Musical e varietà
ACOUSTIC NIGHT 15 - ITALIAN AMERICANS

Italian Americans

Italian Americans

Quest’anno, sul palco di Acoustic Night, va in scena l’America. Non gli Stati Uniti, quelli che trovi sulla carta geografica: l’idea di America come orizzonte di speranza, come meta di quei molti che, all’inizio del secolo scorso, erano sbarcati in compagnia del proprio sogno di ricominciare.

Coerente nel suo dinamismo e fiera della propria pluralità, anche stasera l’America non si presenta pacificata in un concorde unisono: osservandola con attenzione, possiamo vederla animarsi del giocoso contrasto tra due distanti eppure inscindibili melodie.

La prima voce che ci parla d’America, scanzonata e divertita, è quella delle chitarre di Frank Vignola e Vinny Raniolo. Così ogni virtuosismo, accompagnato da meritati applausi, è eco di libertà, di un nuovo progetto. Così ogni elegante passaggio di stile e di genere non è che un preludio alla prossima sfida.
C’è anche, però, una seconda voce, quella di Kathy Mattea: ora robusta, ora sottile, dal timbro caldo ed espressivo. Accompagnata da Beppe Gambetta, e talvolta anche dal cantautore Jon Vezner (marito della Mattea), canta l’angoscia, la paura. Paura che l’America sia troppo grande e spietata per un sogno tanto rabbioso quanto fragile, forse ingenuo.

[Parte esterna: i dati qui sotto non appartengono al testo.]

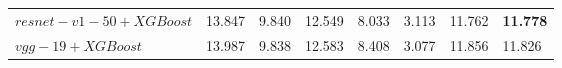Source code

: \documentclass[10pt,aspectratio=43]{beamer}
\begin{document}
\begin{frame}
\begin{table}
{\begin{tabular}{llllllll}
      $resnet-v1-50+XGBoost$ &13.847  &9.840 & 12.549  & 8.033  & 3.113 &11.762 &\textbf{11.778}     \\
      $vgg-19+XGBoost$ &13.987  &9.838 & 12.583 &8.408  &3.077 &11.856 &11.826     \\

      \bottomrule
    \end{tabular}
  }
\end{table}
\end{frame}
\end{document}
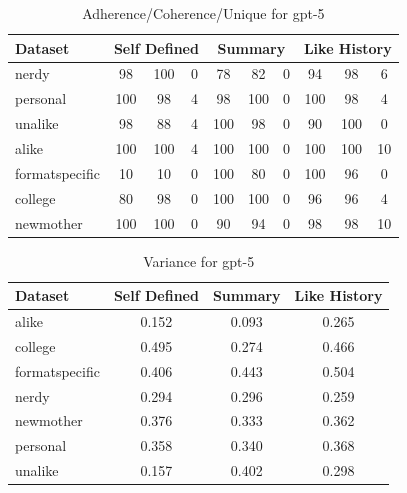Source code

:\documentclass[11pt]{article}
\begin{document}
\begin{table}[H]
\centering
\caption{Adherence/Coherence/Unique for gpt-5}
\begin{tabular}{|l|ccc|ccc|ccc|}
\hline
\textbf{Dataset} & \multicolumn{3}{c|}{\textbf{Self Defined}} & \multicolumn{3}{c|}{\textbf{Summary}} & \multicolumn{3}{c|}{\textbf{Like History}} \\
\hline
nerdy & 98 & 100 & 0 & 78 & 82 & 0 & 94 & 98 & 6 \\
\hline
personal & 100 & 98 & 4 & 98 & 100 & 0 & 100 & 98 & 4 \\
\hline
unalike & 98 & 88 & 4 & 100 & 98 & 0 & 90 & 100 & 0 \\
\hline
alike & 100 & 100 & 4 & 100 & 100 & 0 & 100 & 100 & 10 \\
\hline
formatspecific & 10 & 10 & 0 & 100 & 80 & 0 & 100 & 96 & 0 \\
\hline
college & 80 & 98 & 0 & 100 & 100 & 0 & 96 & 96 & 4 \\
\hline
newmother & 100 & 100 & 0 & 90 & 94 & 0 & 98 & 98 & 10 \\
\hline
\end{tabular}
\end{table}

\begin{table}[H]
\centering
\caption{Variance for gpt-5}
\begin{tabular}{|l|c|c|c|}
\hline
\textbf{Dataset} & \textbf{Self Defined} & \textbf{Summary} & \textbf{Like History} \\
\hline
alike & 0.152 & 0.093 & 0.265 \\
\hline
college & 0.495 & 0.274 & 0.466 \\
\hline
formatspecific & 0.406 & 0.443 & 0.504 \\
\hline
nerdy & 0.294 & 0.296 & 0.259 \\
\hline
newmother & 0.376 & 0.333 & 0.362 \\
\hline
personal & 0.358 & 0.340 & 0.368 \\
\hline
unalike & 0.157 & 0.402 & 0.298 \\
\hline
\end{tabular}
\end{table}
\end{document}

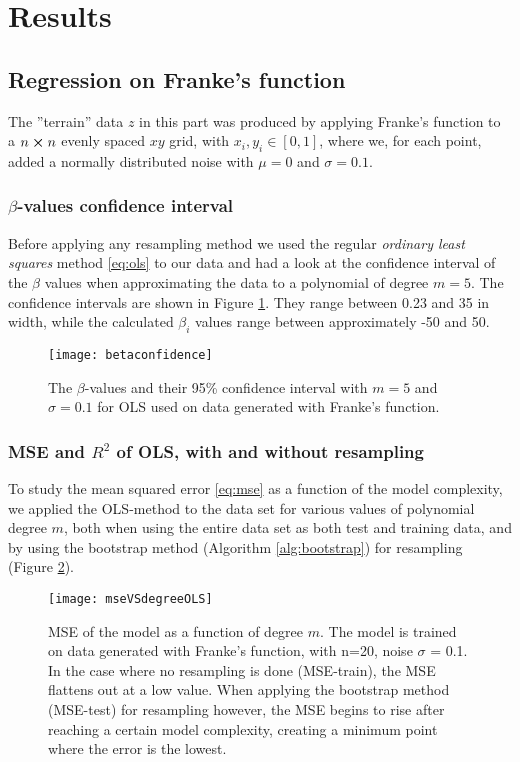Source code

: \section{Results}
\label{sec:results}
\subsection{Regression on Franke's function}
The {''}terrain'' data $z$ in this part was produced by applying Franke's function to a $n\cross n$ evenly spaced $xy$ grid, with $x_i,y_i\in [0,1]$, where we, for each point, added a normally distributed noise with $\mu = 0$ and $\sigma = 0.1$.
\subsubsection{$\beta$-values confidence interval}
Before applying any resampling method we used the regular \emph{ordinary least squares} method \eqref{eq:ols} to our data and had a look at the confidence interval of the $\beta$ values when approximating the data to a polynomial of degree $m=5$. The confidence intervals are shown in Figure \ref{fig:betaconfidence}.
They range between 0.23 and 35 in width, while the calculated $\beta_i$ values range between approximately -50 and 50.
\begin{figure}[htbp]
	\centering
	\texttt{[image: betaconfidence]}
	\caption{The $\beta$-values and their 95\% confidence interval with $m=5$ and $\sigma=0.1$ for OLS used on data generated with Franke's function.}
	\label{fig:betaconfidence}
\end{figure}

\subsubsection{MSE and $R^2$ of OLS, with and without resampling}
To study the mean squared error \eqref{eq:mse} as a function of the model complexity, we applied the OLS-method to the data set for various values of polynomial degree $m$, both when using the entire data set as both test and training data, and by using the bootstrap method (Algorithm \ref{alg:bootstrap}) for resampling (Figure \ref{fig:mseVSdegreeOLS}).

\begin{figure}[htbp]
	\centering
	\texttt{[image: mseVSdegreeOLS]}
	\caption{MSE of the model as a function of degree $m$. The model is trained on data generated with Franke's function, with n=20, noise $\sigma$ = 0.1. In the case where no resampling is done (MSE-train), the MSE flattens out at a low value. When applying the bootstrap method (MSE-test) for resampling however, the MSE begins to rise after reaching a certain model complexity, creating a minimum point where the error is the lowest.}
	\label{fig:mseVSdegreeOLS}
\end{figure}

I musicisti suonano insieme, ma si ha la sensazione che sia sempre una soltanto delle due voci, a turno, a rivolgersi agli spettatori. Fino a quando Gambetta racconta al pubblico lo splendido quadro di scena, opera di Segio Bianco. Rappresenta un dente di leone, la cui palla lanosa è spettinata e dispersa da un soffio maleducato, slanciata e sospesa nell’aria. Come le vite e le speranze degli emigranti: in volo verso l’ignoto, preda delle bizze del vento.

Bianco però suggerisce che, soltanto per stasera, sia possibile immaginare il fiore nell’atto non di disperdersi, ma di ricomporsi, così come è possibile ascoltare i nipoti di tre emigranti, i tre musicisti in scena, tornati per farci ascoltare la loro musica che, un po’, è anche la nostra.

Il brano successivo è una magistrale reinterpretazione del capolavoro di Luigi Tenco, cantato da Kathy Mattea: “lontano lontano, nel tempo”, eppure, forse, ora, vicino. Nelle note del cantautore genovese le due voci paiono infine riconoscersi e, da lì in poi, procedere a braccetto, in un irresistibile crescendo. Sostenuta ora dal realismo proprio soltanto degli autentici sognatori, la rappresentazione può completarsi e concludersi, al contempo appassionata e divertita.